> [Exercise goal]
Rewrite the data from the line with "pose: elev=172.9 azim=63.4" up to and including the line with "Dot at: (197, 306)", changing "dist" to "distance" and leaving everything else as it is. Leave the pictures out of your answer.

> [Data for this task]
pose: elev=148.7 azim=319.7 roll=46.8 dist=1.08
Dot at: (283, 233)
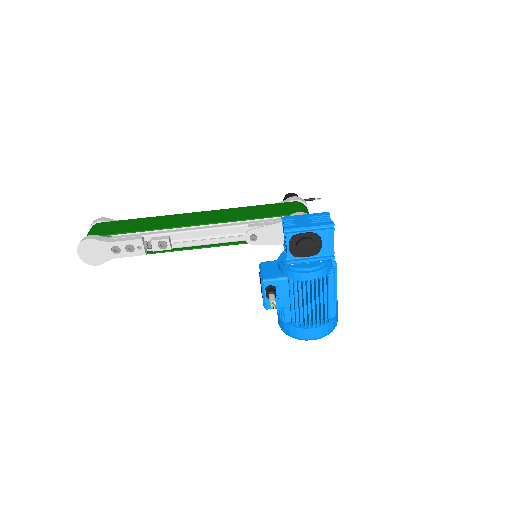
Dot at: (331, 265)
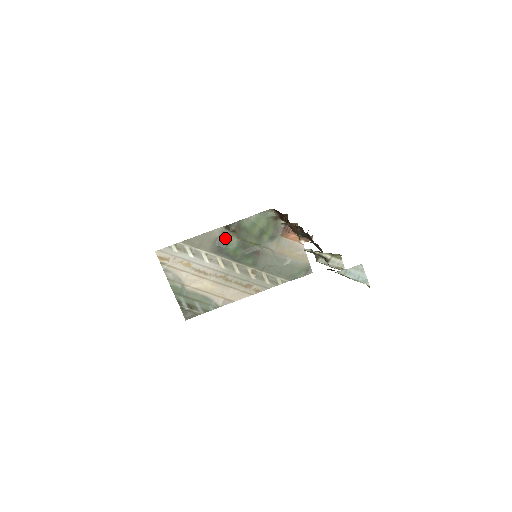
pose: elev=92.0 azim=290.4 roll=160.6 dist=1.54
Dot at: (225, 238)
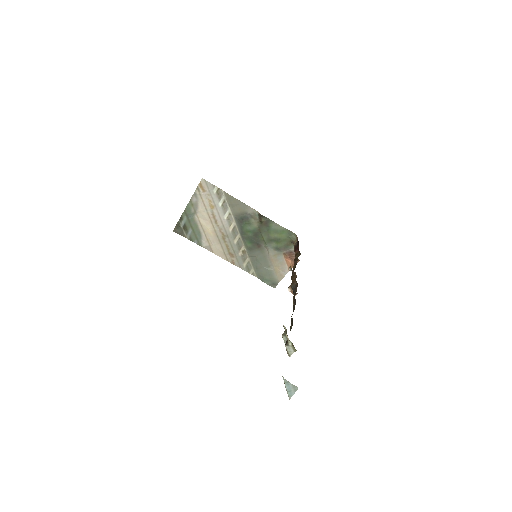
Dot at: (251, 218)
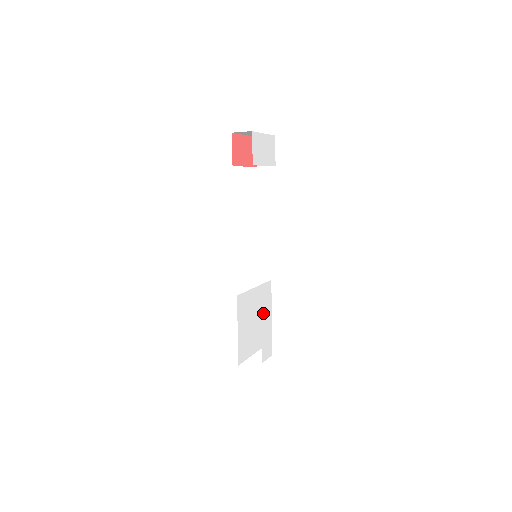
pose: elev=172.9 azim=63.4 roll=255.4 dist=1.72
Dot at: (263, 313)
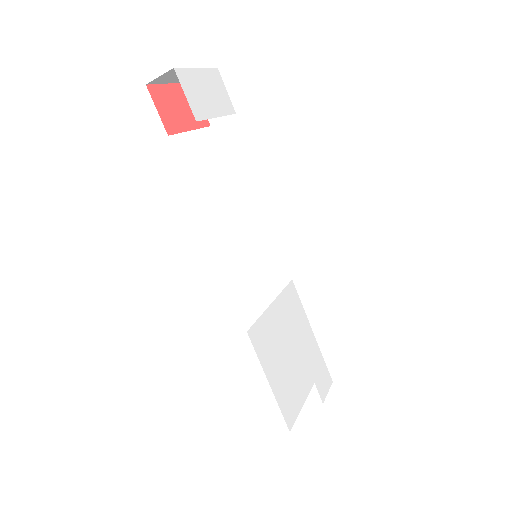
Dot at: (298, 333)
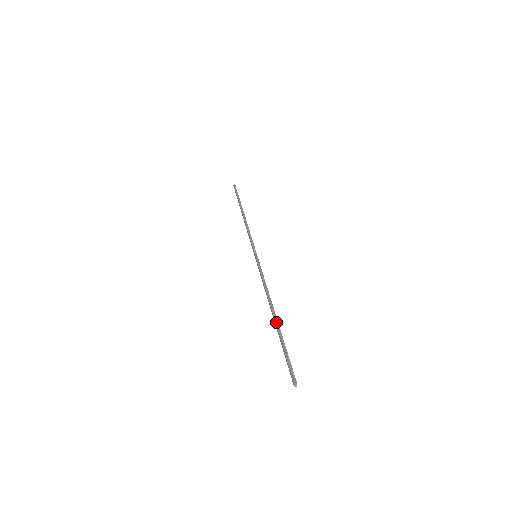
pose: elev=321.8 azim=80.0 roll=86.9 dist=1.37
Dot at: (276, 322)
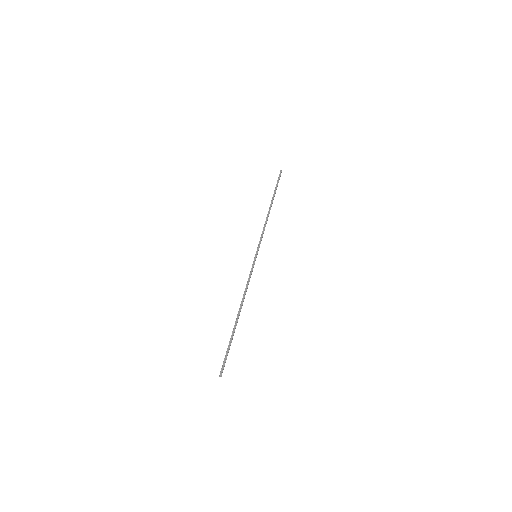
Dot at: (236, 322)
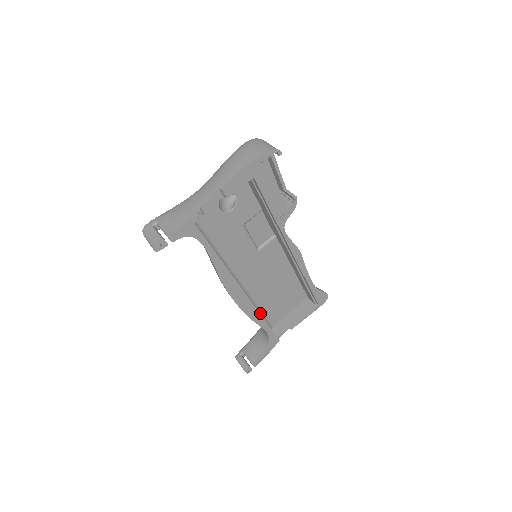
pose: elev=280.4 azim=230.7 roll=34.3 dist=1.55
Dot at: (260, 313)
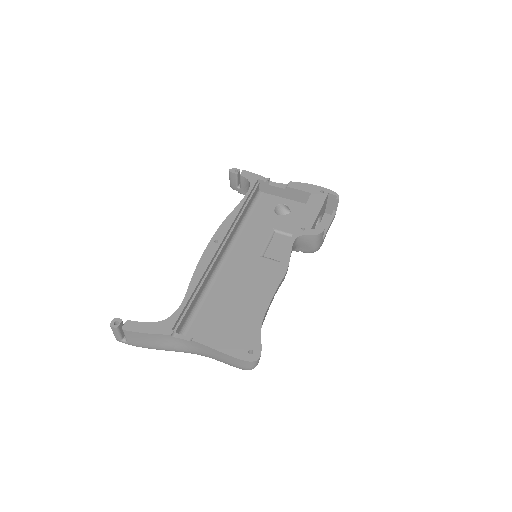
Dot at: (197, 306)
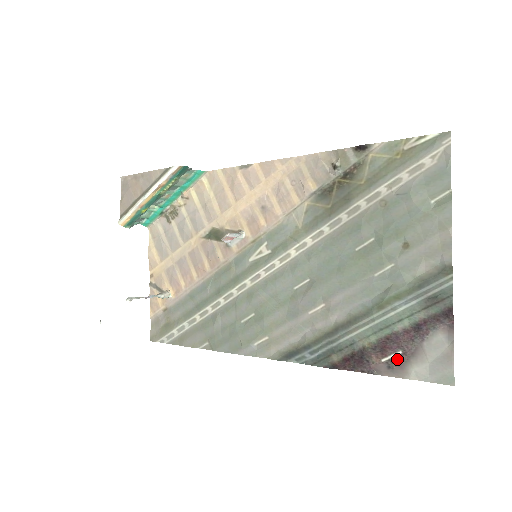
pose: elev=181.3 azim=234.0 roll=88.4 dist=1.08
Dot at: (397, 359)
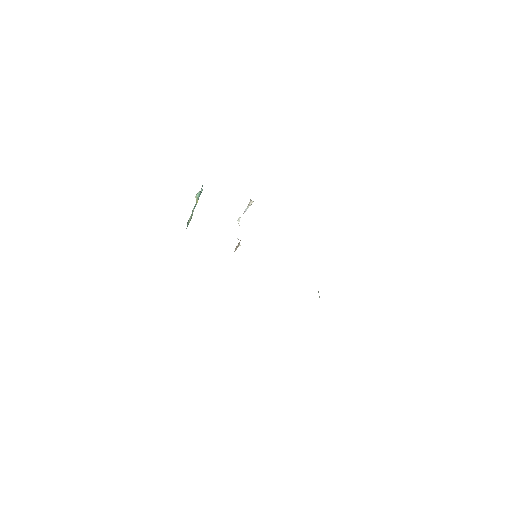
Dot at: occluded
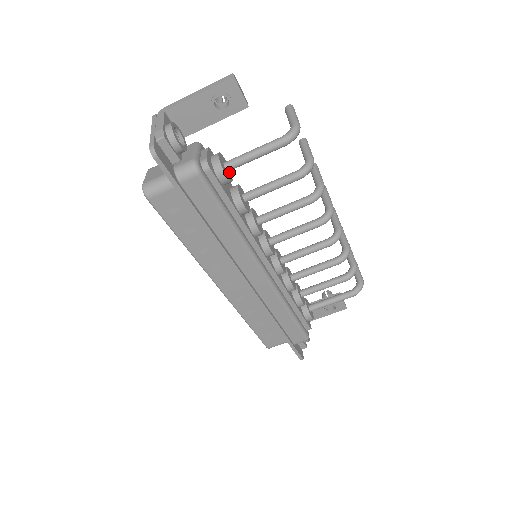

> [The solution]
pose: elev=172.9 azim=63.4 roll=255.4 distance=1.72
Dot at: (263, 313)
Dot at: (298, 333)
pose: elev=321.8 azim=80.0 roll=86.9 distance=1.37
Dot at: (276, 322)
Dot at: (236, 322)
pose: elev=280.4 azim=230.7 roll=34.3 distance=1.55
Dot at: (260, 313)
Dot at: (197, 306)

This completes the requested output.